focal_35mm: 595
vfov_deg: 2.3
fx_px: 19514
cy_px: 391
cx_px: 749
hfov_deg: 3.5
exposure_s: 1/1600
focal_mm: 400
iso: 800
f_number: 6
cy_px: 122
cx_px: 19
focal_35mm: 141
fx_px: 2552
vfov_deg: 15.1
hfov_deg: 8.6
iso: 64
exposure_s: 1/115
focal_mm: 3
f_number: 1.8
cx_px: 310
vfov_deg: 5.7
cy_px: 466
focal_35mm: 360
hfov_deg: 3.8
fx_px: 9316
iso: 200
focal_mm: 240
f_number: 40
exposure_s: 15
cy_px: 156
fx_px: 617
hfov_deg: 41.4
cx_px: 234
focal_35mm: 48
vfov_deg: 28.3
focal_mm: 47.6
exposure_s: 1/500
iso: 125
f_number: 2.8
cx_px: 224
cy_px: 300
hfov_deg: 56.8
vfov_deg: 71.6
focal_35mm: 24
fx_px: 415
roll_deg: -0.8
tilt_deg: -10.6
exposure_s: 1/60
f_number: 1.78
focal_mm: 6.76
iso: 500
---
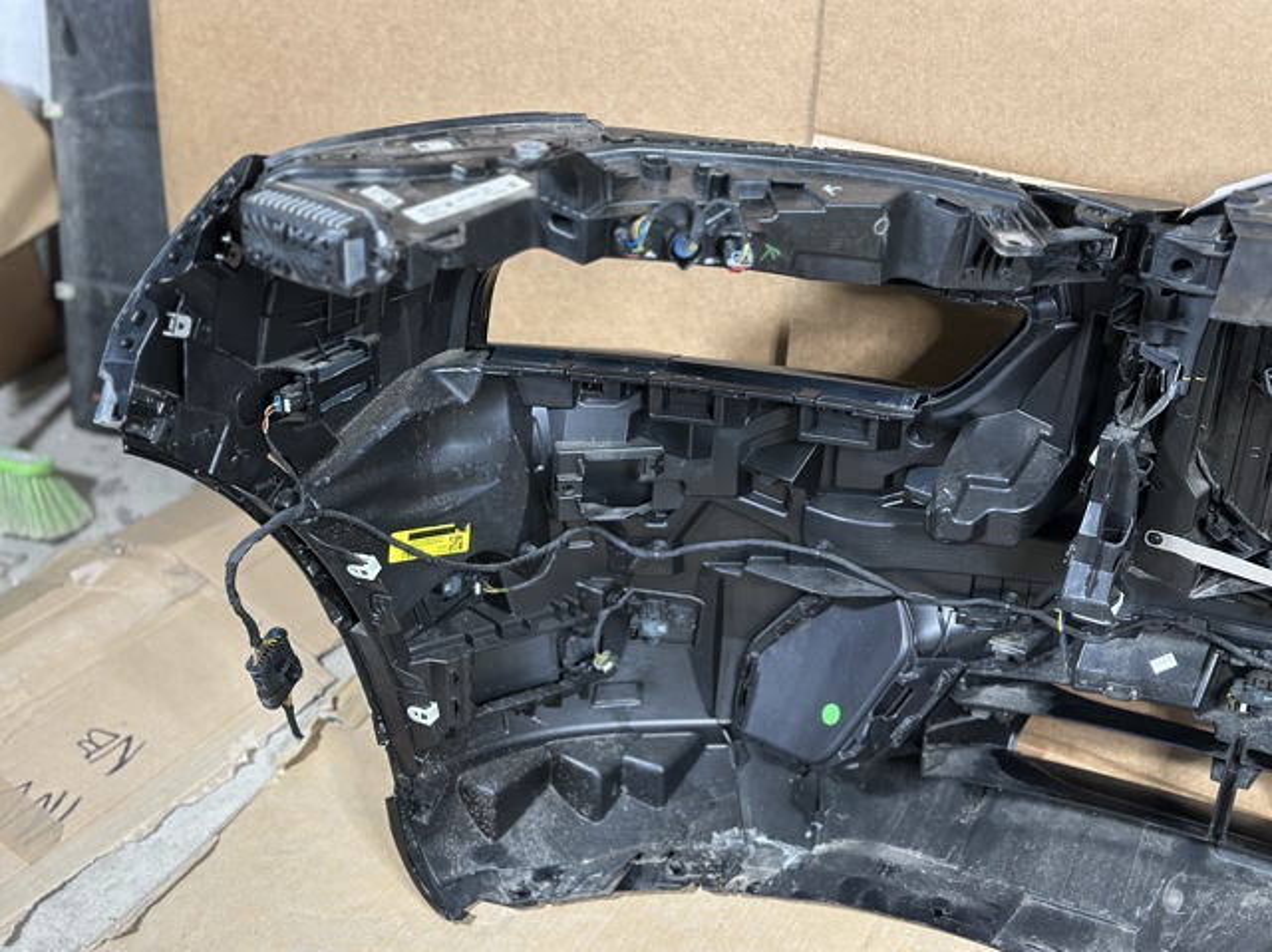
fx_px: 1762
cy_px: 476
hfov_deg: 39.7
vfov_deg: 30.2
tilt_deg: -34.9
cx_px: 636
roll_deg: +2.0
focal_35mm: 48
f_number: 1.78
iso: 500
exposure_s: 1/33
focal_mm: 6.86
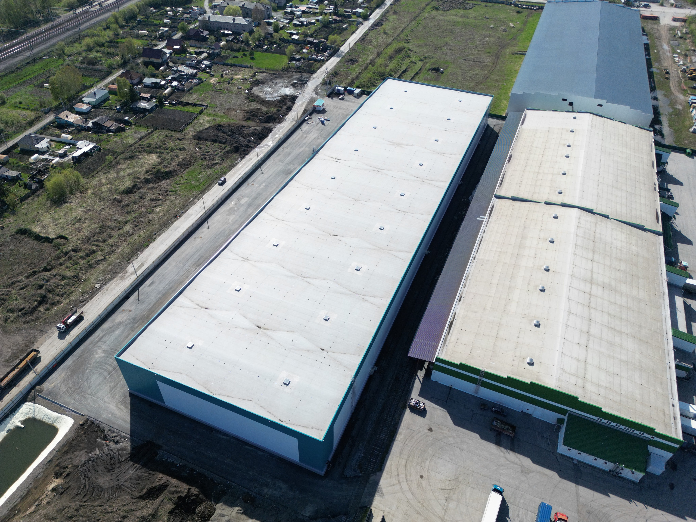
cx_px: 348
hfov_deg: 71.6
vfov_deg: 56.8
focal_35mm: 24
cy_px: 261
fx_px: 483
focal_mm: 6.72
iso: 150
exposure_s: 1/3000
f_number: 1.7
--
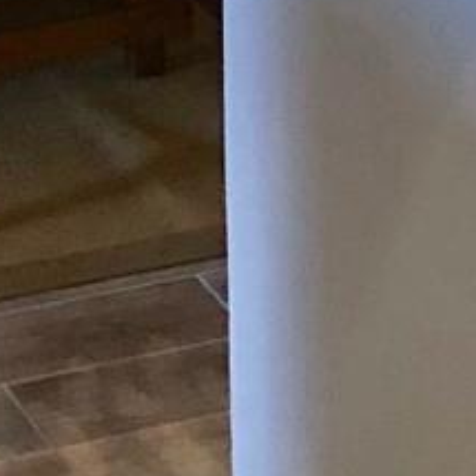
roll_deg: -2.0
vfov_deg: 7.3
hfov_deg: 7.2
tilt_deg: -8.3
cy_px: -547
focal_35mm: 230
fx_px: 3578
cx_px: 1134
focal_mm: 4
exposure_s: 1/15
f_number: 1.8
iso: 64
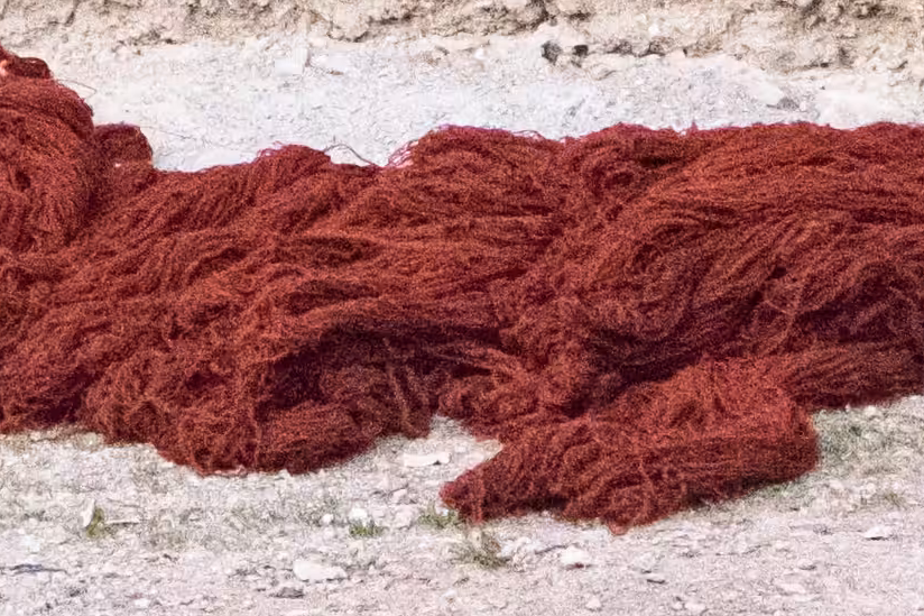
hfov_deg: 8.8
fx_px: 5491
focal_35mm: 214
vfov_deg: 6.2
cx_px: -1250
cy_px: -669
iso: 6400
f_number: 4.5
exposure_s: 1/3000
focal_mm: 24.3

Problem to work on: Using the data above, transcribe the lines that run from the line with "vfov_deg: 6.2" to the line with "focal_mm: 24.3", both ends kept, and output nothing else.

Exercise answer:
vfov_deg: 6.2
cx_px: -1250
cy_px: -669
iso: 6400
f_number: 4.5
exposure_s: 1/3000
focal_mm: 24.3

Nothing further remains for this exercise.